Been working on canine.sh for about 2 years now.

It’s an open source project that basically turns your kubernetes into a developer friendly PaaS.

Just crossed 2k apps on the cloud version, no idea how many people run it locally, and thanks to a generous sponsorship from the Portainer folks, I’m able to work on it close to full time.

hiltiyesterday at 10:24 PM

After watching the movie „The Amateur“ I started to build myself some confidential looking tools just for fun using C and deployed them as CGI programs.

A one time secret tool https://iotdata.systems/apps/secret.cgi

A password generator https://iotdata.systems/apps/pass_gen.cgi

paulorlandoyesterday at 11:25 PM

Working on a list of examples and by extension, a greater understanding of the appeal to Ludditism: https://docs.google.com/spreadsheets/d/1M_UjOPxpbKMYes5CcWRW...

mike-cardwellyesterday at 9:37 PM

I bought a 300 litre aquarium about 6 weeks ago for the living room.

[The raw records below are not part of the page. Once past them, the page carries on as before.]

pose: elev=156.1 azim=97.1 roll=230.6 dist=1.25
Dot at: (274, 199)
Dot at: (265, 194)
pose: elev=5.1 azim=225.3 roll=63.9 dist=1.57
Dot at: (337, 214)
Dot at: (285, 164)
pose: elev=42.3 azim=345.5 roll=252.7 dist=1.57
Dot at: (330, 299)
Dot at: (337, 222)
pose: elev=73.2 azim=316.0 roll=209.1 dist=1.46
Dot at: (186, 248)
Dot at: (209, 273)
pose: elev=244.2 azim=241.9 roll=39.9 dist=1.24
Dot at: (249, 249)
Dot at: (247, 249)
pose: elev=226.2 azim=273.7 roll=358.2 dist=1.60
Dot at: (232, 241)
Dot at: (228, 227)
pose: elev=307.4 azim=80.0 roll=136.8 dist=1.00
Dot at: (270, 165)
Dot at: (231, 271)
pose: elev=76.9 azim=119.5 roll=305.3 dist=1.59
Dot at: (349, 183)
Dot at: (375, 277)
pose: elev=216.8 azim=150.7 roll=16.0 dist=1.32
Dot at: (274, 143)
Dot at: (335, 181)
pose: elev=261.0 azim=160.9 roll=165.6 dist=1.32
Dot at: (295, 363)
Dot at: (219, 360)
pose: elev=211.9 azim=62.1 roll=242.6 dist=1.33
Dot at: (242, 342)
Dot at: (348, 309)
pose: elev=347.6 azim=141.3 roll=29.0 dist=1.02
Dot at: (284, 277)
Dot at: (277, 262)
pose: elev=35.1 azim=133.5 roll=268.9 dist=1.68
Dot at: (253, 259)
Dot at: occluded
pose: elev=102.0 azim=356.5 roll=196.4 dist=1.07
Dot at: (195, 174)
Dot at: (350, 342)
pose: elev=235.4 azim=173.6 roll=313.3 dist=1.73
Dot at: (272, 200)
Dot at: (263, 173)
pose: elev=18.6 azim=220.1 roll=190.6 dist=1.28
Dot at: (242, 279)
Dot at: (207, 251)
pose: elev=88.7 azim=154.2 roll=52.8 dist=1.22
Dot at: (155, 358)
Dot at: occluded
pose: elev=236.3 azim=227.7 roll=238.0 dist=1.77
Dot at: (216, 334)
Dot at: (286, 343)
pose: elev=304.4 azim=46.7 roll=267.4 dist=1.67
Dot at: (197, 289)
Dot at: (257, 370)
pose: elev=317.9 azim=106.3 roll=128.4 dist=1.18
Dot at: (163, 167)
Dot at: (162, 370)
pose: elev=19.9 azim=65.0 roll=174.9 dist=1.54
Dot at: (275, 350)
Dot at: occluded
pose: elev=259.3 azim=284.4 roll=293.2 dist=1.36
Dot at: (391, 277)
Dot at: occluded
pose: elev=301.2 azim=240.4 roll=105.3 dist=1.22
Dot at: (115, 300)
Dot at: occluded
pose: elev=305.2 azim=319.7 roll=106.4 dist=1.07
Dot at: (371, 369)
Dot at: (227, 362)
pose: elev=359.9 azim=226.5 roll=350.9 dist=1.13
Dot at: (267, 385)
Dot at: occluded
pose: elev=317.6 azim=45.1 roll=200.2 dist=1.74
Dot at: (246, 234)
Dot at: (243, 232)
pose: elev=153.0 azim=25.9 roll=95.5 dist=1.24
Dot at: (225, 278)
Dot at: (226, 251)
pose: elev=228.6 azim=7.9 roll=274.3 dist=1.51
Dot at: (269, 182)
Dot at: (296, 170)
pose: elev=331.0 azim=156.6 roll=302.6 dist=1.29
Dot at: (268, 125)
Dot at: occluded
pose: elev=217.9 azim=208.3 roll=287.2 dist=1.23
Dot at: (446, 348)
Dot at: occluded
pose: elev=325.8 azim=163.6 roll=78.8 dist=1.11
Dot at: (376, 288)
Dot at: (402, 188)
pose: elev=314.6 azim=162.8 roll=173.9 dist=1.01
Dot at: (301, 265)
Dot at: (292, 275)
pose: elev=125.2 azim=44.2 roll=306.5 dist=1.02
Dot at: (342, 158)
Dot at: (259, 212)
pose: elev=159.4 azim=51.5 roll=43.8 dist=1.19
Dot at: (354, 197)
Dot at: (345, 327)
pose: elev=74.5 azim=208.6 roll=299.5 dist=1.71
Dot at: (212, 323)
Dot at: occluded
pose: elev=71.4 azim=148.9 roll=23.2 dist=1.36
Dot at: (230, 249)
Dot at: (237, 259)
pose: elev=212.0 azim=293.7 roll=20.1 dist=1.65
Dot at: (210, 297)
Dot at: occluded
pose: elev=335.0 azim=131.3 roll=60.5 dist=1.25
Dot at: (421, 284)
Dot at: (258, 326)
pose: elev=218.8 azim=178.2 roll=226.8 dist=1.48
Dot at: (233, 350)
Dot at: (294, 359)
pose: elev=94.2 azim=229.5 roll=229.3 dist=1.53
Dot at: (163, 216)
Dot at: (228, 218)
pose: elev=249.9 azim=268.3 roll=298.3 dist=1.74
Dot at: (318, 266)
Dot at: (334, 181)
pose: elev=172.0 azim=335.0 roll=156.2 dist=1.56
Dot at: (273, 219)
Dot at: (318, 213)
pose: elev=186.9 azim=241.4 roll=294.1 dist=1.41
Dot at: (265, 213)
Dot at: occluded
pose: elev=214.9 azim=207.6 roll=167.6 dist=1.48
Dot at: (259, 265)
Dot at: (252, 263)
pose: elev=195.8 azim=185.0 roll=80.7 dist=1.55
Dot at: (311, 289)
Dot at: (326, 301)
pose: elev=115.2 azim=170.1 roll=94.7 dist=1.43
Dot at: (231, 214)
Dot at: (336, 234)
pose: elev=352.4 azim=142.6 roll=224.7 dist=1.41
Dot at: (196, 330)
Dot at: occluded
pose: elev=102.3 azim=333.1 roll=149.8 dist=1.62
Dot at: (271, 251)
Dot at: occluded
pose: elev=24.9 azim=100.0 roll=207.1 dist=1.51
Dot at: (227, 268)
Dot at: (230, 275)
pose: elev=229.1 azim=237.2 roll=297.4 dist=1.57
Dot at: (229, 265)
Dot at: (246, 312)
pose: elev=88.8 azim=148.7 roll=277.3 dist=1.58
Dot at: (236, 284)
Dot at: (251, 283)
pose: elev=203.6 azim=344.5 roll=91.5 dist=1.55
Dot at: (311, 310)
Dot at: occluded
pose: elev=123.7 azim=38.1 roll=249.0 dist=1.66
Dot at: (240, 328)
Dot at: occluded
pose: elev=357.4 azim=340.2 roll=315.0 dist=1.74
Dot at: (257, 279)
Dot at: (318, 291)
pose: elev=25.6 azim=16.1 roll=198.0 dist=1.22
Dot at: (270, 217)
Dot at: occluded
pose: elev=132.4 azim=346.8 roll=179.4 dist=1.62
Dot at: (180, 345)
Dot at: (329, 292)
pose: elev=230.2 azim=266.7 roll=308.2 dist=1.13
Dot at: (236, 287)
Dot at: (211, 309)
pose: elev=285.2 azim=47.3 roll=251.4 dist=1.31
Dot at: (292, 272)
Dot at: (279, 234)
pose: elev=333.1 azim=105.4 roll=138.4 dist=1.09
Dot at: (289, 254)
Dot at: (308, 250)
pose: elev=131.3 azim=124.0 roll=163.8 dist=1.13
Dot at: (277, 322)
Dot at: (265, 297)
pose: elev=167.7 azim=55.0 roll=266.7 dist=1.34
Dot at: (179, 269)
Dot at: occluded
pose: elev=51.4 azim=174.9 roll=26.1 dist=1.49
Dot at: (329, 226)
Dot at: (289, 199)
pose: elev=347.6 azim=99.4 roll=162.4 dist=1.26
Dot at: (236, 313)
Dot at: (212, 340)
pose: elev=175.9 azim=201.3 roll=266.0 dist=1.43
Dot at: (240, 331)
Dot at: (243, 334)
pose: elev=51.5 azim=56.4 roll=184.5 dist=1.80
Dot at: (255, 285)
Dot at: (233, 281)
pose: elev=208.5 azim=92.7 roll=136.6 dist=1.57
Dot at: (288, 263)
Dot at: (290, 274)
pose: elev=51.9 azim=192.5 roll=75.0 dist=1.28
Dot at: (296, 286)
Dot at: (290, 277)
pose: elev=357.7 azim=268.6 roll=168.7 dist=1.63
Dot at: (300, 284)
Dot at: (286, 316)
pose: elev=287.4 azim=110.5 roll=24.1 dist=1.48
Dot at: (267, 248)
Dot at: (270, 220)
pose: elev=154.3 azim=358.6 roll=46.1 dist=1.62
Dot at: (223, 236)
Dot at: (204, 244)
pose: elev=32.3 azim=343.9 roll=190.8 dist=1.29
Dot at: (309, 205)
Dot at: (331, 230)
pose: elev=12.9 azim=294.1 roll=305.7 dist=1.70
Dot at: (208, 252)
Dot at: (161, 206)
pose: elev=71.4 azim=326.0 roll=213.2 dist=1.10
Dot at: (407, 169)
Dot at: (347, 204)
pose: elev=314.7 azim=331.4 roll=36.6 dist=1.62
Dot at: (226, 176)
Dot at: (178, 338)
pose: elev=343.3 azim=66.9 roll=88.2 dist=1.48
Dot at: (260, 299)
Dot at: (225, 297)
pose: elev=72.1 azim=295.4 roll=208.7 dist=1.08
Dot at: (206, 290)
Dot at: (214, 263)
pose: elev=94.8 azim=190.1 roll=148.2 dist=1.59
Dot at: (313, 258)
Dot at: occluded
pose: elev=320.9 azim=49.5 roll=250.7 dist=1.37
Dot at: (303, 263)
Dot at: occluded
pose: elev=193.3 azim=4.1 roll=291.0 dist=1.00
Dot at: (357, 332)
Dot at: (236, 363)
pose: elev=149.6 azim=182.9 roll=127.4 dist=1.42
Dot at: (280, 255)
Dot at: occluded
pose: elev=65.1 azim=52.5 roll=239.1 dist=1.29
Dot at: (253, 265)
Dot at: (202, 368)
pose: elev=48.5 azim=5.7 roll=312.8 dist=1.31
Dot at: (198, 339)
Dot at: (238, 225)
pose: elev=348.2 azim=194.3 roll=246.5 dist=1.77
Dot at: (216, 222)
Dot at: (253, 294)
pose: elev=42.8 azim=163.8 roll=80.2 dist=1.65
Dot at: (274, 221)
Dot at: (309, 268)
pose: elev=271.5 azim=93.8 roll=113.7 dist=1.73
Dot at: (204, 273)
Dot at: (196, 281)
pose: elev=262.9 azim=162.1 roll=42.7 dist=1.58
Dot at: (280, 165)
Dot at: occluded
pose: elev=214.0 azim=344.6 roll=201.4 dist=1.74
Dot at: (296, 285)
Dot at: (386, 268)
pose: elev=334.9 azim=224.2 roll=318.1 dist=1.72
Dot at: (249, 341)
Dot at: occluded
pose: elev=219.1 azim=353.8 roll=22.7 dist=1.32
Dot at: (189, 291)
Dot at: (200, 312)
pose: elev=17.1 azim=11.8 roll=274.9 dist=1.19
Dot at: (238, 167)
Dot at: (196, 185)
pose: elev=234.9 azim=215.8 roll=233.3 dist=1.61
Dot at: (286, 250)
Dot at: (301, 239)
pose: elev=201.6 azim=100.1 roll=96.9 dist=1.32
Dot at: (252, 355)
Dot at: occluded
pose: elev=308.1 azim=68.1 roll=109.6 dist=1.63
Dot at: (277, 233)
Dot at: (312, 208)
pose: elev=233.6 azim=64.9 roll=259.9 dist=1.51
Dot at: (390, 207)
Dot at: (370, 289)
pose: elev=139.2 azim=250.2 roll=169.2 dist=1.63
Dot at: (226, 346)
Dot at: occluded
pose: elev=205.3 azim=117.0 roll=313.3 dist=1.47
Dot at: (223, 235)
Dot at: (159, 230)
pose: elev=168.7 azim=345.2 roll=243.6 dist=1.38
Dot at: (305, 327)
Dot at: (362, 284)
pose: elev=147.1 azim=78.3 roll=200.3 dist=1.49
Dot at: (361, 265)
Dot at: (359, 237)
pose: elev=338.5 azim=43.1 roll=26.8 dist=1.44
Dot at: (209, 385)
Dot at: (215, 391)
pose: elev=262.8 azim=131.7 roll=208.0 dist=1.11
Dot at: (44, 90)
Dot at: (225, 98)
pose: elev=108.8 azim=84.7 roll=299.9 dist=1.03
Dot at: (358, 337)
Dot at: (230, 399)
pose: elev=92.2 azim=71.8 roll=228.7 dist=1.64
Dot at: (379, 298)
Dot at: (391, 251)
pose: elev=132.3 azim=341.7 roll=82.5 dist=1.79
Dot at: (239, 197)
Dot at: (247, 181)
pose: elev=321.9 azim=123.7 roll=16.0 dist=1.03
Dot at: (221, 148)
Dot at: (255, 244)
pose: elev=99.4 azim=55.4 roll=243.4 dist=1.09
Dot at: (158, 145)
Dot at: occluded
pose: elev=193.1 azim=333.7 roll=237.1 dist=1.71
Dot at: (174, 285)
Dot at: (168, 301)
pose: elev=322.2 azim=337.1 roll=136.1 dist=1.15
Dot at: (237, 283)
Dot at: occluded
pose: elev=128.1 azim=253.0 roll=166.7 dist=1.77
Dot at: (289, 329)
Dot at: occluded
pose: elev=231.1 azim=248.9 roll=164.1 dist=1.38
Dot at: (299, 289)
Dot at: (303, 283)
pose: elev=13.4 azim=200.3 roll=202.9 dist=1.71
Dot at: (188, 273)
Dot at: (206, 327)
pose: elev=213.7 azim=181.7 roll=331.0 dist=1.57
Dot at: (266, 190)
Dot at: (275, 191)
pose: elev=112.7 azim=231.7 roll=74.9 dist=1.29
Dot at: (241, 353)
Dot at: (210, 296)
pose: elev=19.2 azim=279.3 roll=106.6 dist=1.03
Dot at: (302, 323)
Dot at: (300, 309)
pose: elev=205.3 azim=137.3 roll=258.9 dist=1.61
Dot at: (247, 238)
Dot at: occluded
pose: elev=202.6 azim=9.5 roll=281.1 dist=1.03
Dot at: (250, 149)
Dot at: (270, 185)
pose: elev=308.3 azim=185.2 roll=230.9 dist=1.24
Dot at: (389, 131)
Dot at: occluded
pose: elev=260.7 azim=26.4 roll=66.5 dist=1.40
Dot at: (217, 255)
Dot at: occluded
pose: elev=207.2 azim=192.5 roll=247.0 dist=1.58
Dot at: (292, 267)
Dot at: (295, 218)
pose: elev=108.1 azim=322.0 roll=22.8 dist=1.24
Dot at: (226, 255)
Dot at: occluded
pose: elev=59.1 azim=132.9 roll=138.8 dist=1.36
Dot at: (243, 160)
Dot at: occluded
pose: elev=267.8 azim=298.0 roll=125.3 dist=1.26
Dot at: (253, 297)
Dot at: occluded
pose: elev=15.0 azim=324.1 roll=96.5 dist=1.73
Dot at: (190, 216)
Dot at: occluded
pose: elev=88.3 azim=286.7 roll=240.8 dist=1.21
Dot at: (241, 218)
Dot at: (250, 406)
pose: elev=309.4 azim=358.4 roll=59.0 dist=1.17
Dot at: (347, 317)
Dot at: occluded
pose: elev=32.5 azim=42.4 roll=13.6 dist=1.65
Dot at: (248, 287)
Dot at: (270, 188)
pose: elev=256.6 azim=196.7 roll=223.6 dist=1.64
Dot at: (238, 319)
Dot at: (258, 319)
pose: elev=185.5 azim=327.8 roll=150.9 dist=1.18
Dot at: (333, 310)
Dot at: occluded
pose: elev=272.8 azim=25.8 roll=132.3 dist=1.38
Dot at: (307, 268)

Added soil, plants and water. Have spent the last 6 weeks watching plants grow, and snails that smuggled in on plants, multiply. I over fertilised it and left the light on accidentally for a couple of days whilst I was away and experienced an algae bloom, which was interesting. Added some cardinal tetras and amano shrimp yesterday and have spent a lot of time just watching them potter around. Has been a nice change from looking at a screen.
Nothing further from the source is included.